Ha, that sucks,but theres other stuff you could do, just don't badazzle it lol. Here boys arn't allowed to have rings, so I think that's lamer.


----------



## Darkwing (Mar 5, 2009)

Ornias said:


> Ha, that sucks,but theres other stuff you could do, just don't badazzle it lol. Here boys arn't allowed to have rings, so I think that's lamer.



Are you kidding?

Rings are allowed in my school. My teachers arent bothered by rings one bit


----------



## Toaster (Mar 5, 2009)

Darkwing said:


> Are you kidding?
> 
> Rings are allowed in my school. My teachers arent bothered by rings one bit



My school can be a little tight.


----------



## Darkwing (Mar 5, 2009)

Ornias said:


> My school can be a little tight.



My school treats it's dress code like the bible. My first period teacher is the worst.

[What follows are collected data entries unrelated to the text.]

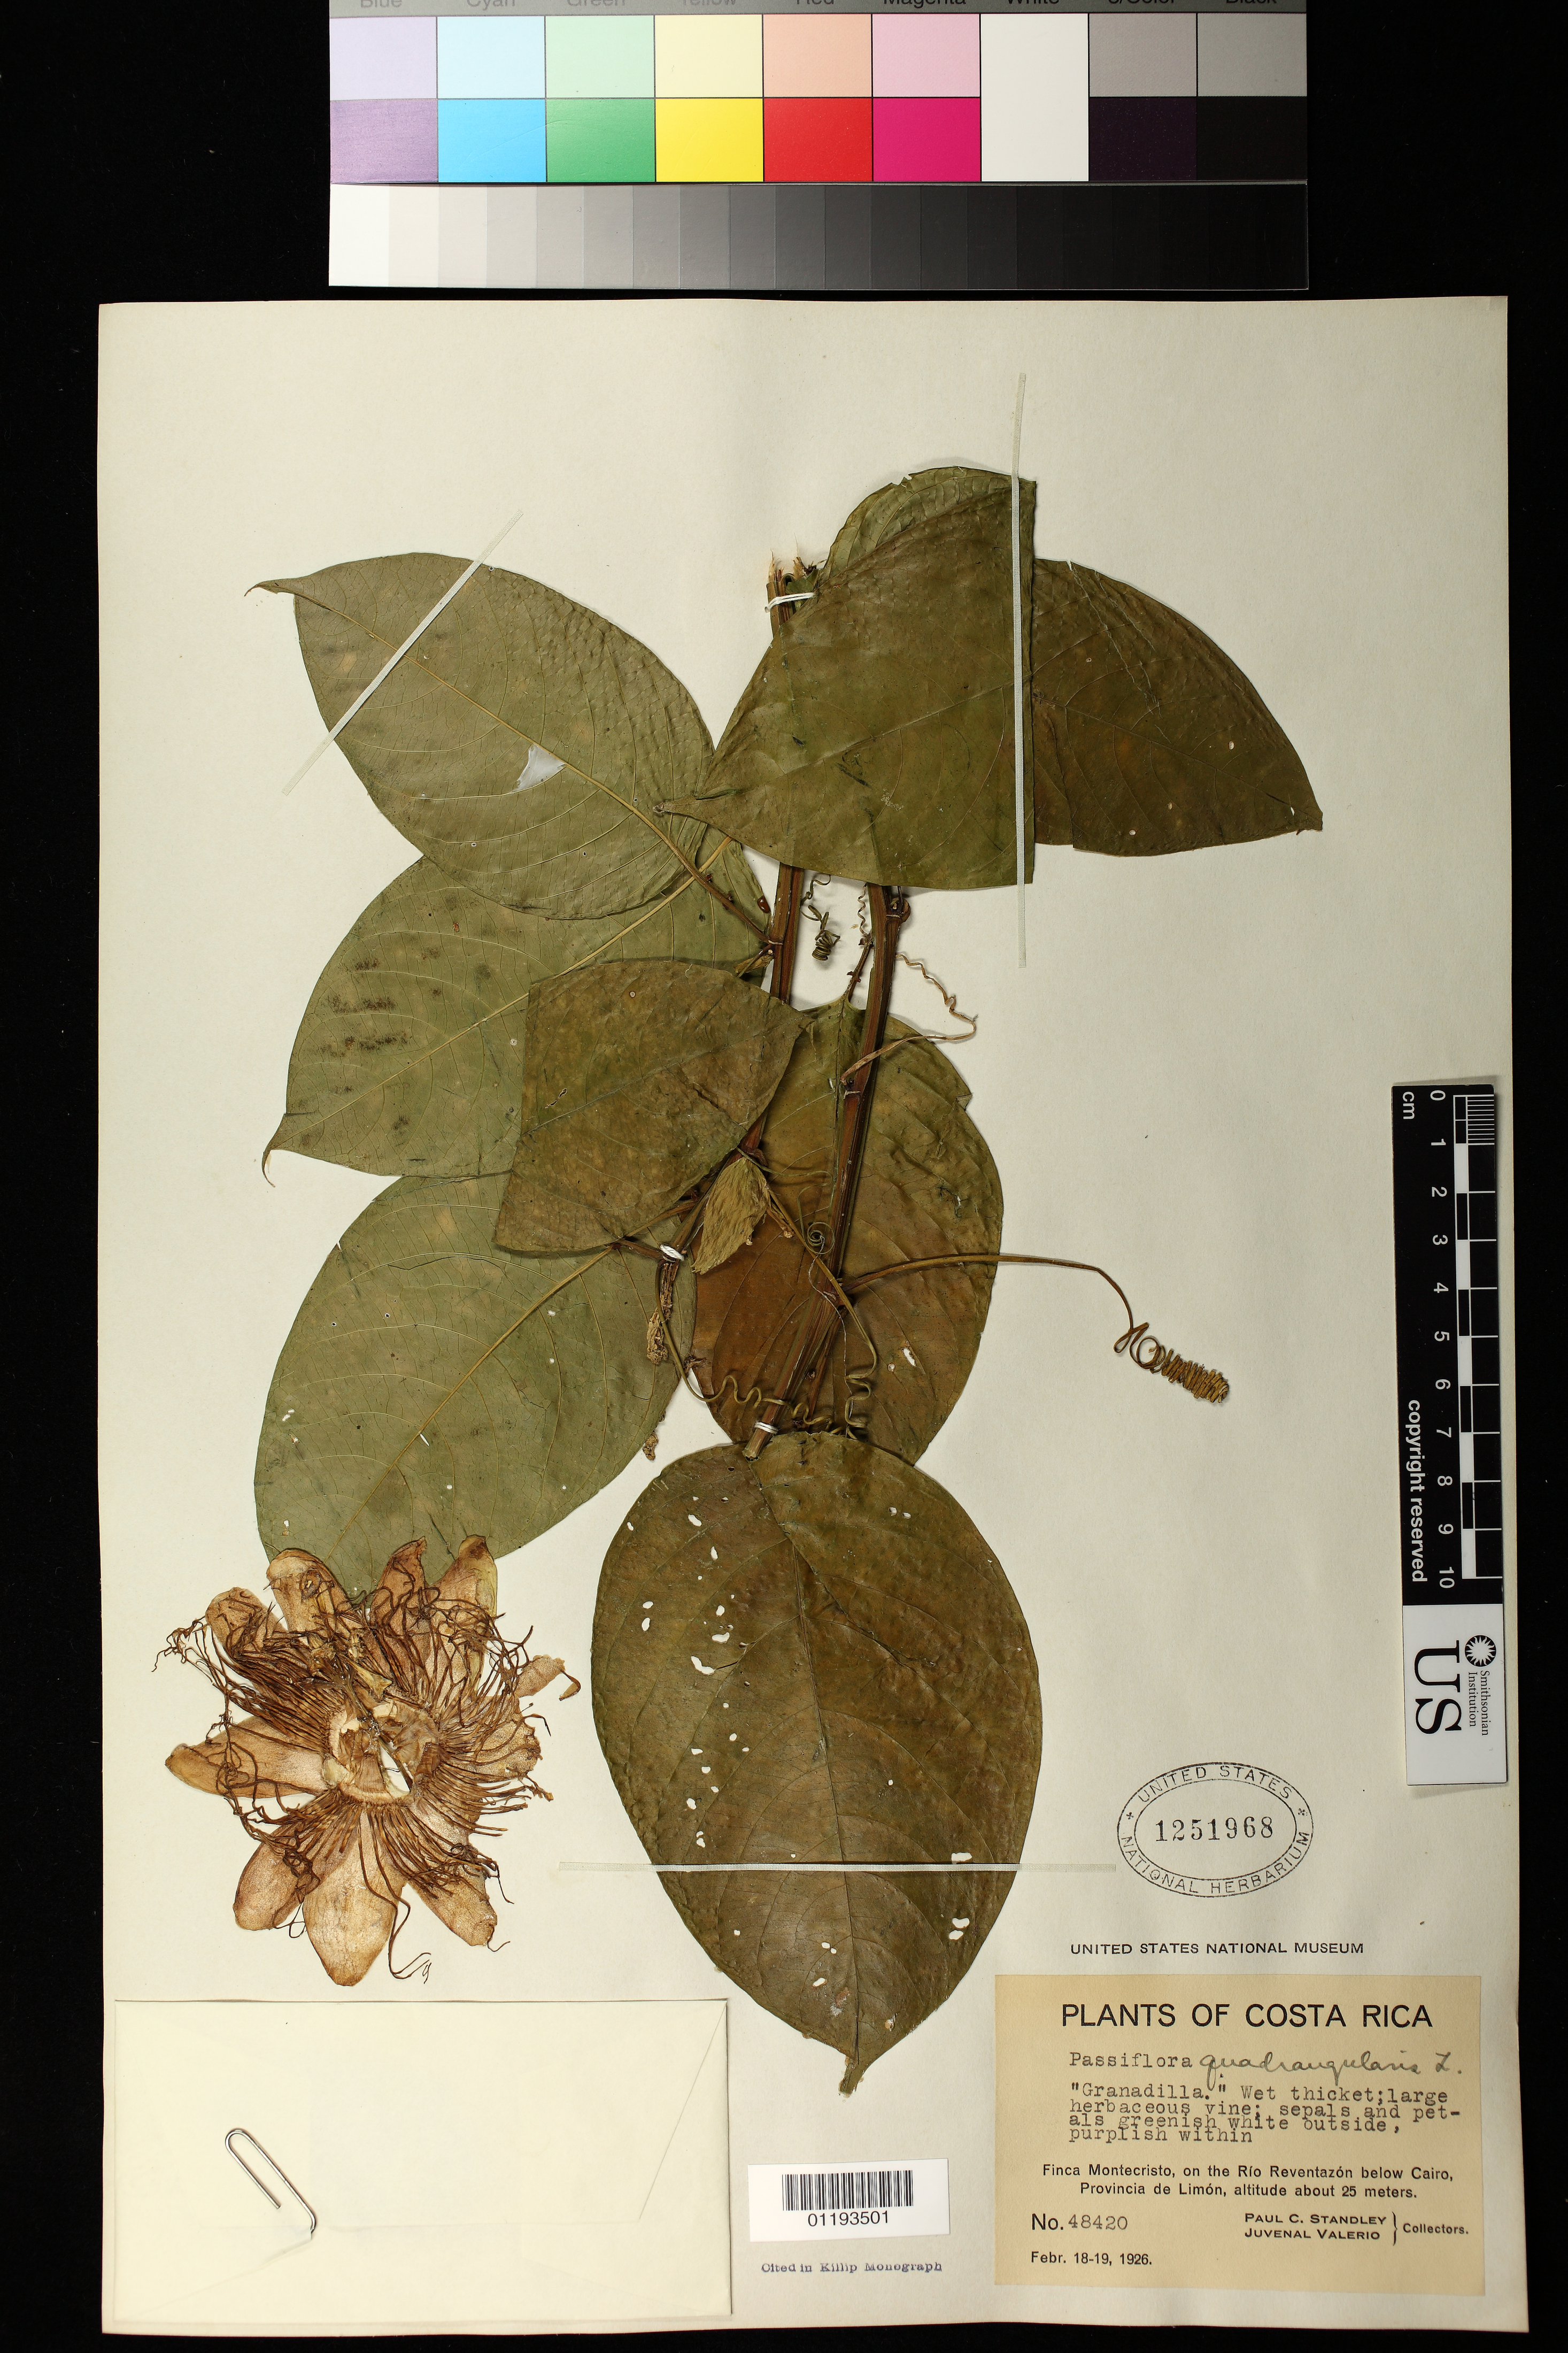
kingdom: Plantae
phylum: Tracheophyta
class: Magnoliopsida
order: Malpighiales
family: Passifloraceae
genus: Passiflora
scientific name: Passiflora quadrangularis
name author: L.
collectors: P. C. Standley & J. Valerio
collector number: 48420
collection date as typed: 1926 Feb 18 1926 Feb 19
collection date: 1926-02-18/1926-02-19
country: Costa Rica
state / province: Limón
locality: Finca Montecristo, on the Rio Reventazon below Cairo, Provincia de Limon.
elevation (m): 25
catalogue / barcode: US 1251968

One day I wore black gloves with a dragon design on it. Apparantly it was against the dress code. My teacher yelled in my ear w/out warning to put the gloves back in my locker. I mean, Jesus, would it kill him to ask politely? He didnt have to kill my ear drum = /


----------



## Lyxen (Mar 5, 2009)

i tried to weave one out off thread using like 20 threads and paper clips.. always came out so thin.,. would make beautiful chokers though,,,


----------



## Darkwing (Mar 5, 2009)

I just got done w/ my collar! 

But there are 2 problems I am having with it.

-It looks more emo than furry (Solved, I am painting the leather brown.)

-Kinda fucked up on my measurements, it is a little bit tight but it is fine. Is there any way to make my collar longer so that it fits more better?


----------



## xiath (Mar 6, 2009)

Darkwing said:


> I just got done w/ my collar!
> 
> But there are 2 problems I am having with it.
> 
> ...


How do you have your sizing holes in relation to your neck size?  and how much leftover do you have past your last hole?


----------



## Darkwing (Mar 6, 2009)

xiath said:


> How do you have your sizing holes in relation to your neck size?  and how much leftover do you have past your last hole?



I used another method other than holes = /

I am posting pics of it tommarow if you need a good look at it


----------



## xiath (Mar 6, 2009)

Darkwing said:


> I used another method other than holes = /
> 
> I am posting pics of it tommarow if you need a good look at it



Oh okay.


----------